Un tribunale tedesco ha offerto agli acquirenti di veicoli elettrici una leva notevole: se l'autonomia reale di un'auto elettrica è sostanzialmente inferiore al dato riportato sulla scheda tecnica, ciò può costituire motivo per recedere completamente dall'acquisto.

La sentenza

Il Tribunale Regionale di Wuppertal (Landgericht Wuppertal, causa 10 O 282/23) ha ritenuto che un'auto elettrica la cui autonomia effettiva si discosti in modo significativo dal dato ufficiale WLTP del costruttore presenti un difetto sostanziale (Sachmangel) — e che ciò autorizzi l'acquirente a risolvere il contratto di vendita. In sostanza, il tribunale non ha trattato l'autonomia WLTP pubblicizzata come una stima di marketing priva di vincoli, ma come una parte giuridicamente vincolante di ciò per cui l'acquirente aveva pagato.

Il caso all'origine

La controversia riguardava un'auto elettrica acquistata per 39.000 €, pubblicizzata con un'autonomia WLTP di 332 - 341 km. Un perito nominato dal tribunale ha posizionato il veicolo su un banco di prova e ha misurato solo 282 km — circa il 18 % in meno rispetto al dato dichiarato dal costruttore. Quel divario è bastato al tribunale per dare ragione all'acquirente.

La soglia del dieci per cento non è arbitraria. Come osserva l'associazione automobilistica tedesca ADAC, il tribunale si è basato sulla giurisprudenza consolidata della Corte federale di giustizia (BGH) relativa al consumo eccessivo di carburante nelle auto a combustione, in cui uno scostamento superiore al 10 % rispetto al dato dichiarato è da tempo trattato come un difetto sostanziale. Il tribunale di Wuppertal ha semplicemente applicato la stessa soglia all'autonomia elettrica.

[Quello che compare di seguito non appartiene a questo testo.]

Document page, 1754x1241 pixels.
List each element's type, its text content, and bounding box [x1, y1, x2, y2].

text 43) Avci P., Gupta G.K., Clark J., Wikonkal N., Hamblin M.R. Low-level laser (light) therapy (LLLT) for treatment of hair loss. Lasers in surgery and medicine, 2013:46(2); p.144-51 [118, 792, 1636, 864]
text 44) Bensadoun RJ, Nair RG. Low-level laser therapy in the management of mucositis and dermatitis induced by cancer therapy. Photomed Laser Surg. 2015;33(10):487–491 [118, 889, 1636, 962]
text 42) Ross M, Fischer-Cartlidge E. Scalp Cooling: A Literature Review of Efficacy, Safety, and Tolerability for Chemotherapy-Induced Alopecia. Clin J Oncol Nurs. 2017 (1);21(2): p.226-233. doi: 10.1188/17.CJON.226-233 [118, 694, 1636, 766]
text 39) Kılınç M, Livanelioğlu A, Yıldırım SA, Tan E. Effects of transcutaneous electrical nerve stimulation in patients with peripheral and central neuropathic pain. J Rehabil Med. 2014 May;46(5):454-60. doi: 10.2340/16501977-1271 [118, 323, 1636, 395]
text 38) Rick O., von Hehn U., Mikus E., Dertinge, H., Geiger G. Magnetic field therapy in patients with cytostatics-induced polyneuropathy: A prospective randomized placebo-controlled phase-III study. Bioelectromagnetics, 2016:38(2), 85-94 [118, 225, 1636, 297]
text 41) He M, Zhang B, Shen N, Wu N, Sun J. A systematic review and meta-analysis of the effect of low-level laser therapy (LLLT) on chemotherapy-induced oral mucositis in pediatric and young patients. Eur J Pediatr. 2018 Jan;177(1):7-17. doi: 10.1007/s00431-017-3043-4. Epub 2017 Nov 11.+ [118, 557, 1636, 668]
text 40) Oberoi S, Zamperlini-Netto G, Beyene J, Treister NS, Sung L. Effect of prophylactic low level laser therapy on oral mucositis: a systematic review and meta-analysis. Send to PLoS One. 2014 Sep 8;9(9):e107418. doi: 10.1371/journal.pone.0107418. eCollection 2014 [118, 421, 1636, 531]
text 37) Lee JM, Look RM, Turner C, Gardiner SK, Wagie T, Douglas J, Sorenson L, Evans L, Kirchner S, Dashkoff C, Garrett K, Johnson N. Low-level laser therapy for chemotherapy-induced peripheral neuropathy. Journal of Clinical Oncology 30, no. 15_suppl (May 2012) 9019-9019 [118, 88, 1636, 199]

Perché questo è importante per i proprietari europei di Tesla

Tesla pubblicizza i dati di autonomia WLTP in tutta Europa esattamente come ogni altro costruttore, e l'autonomia reale finisce abitualmente al di sotto del dato di laboratorio — soprattutto in inverno, alle velocità autostradali o quando la pompa di calore lavora intensamente. Questa sentenza non significa che qualsiasi calo di autonomia invernale sia un difetto. Il confronto rilevante è con il test WLTP standardizzato, non con un tragitto casa-lavoro in una mattina fredda, e la soglia è un deficit prolungato superiore al 10 % — un divario del 18 % misurato in condizioni controllate, come in questo caso.

Alcuni spunti pratici per gli acquirenti in Germania e, per estensione, nei mercati che seguono i precedenti del diritto dei consumatori tedesco:

  • La scheda tecnica è una promessa. Un dato WLTP del costruttore può essere fatto valere come garanzia e non liquidato come una semplice stima.
  • Documentate per tempo. Se sospettate un deficit grave, raccogliete prove — misurazioni coerenti, idealmente test indipendenti — anziché affidarvi a un singolo viaggio andato male.
  • L'asticella è alta. Si trattava di un divario del 18 % verificato in laboratorio, non della normale variazione reale del 10-20 % che la maggior parte dei veicoli elettrici mostra rispetto al WLTP nella guida mista.

La decisione è una sentenza di un tribunale regionale e non una pronuncia della Corte federale di giustizia, quindi non è ancora vincolante a livello nazionale. Ma ancorandosi alla giurisprudenza esistente del BGH sui consumi, offre agli acquirenti di veicoli elettrici un precedente chiaro e ben motivato — e avverte i costruttori che le affermazioni sull'autonomia hanno valore giuridico.